Stored entries:
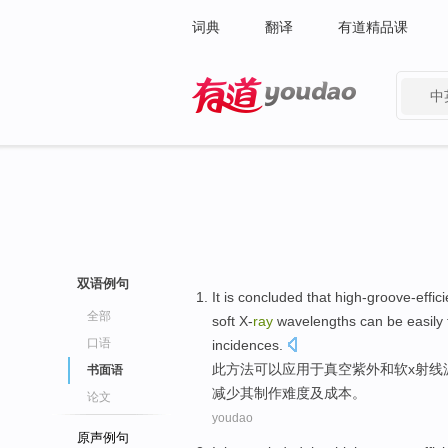
词典
翻译
有道精品课
中
有道 - 网易旗下搜索
双语例句
It is concluded that
high-groove-effic
全部
soft
X-
ray
wavelengths
can be
easily
口语
incidences.
此
方法
可以
应用
于
真空
紫外
和
软
x射线
书面语
减少其制作难度及成本。
论文
youdao
原声例句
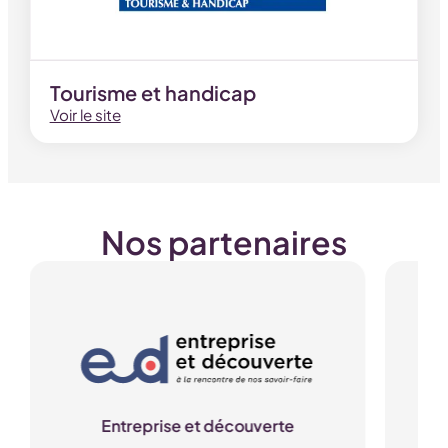
Tourisme et handicap
Voir le site
Nos partenaires
Entreprise et découverte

To do
Update the text of all the data above by replacing "Nos partenaires" with "Nos sponsors" and changing nothing else. Leave the pictures out of your answer.

Solution to the problem
词典
翻译
有道精品课
中
有道 - 网易旗下搜索
双语例句
It is concluded that
high-groove-effic
全部
soft
X-
ray
wavelengths
can be
easily
口语
incidences.
此
方法
可以
应用
于
真空
紫外
和
软
x射线
书面语
减少其制作难度及成本。
论文
youdao
原声例句
Tourisme et handicap
Voir le site
Nos sponsors
Entreprise et découverte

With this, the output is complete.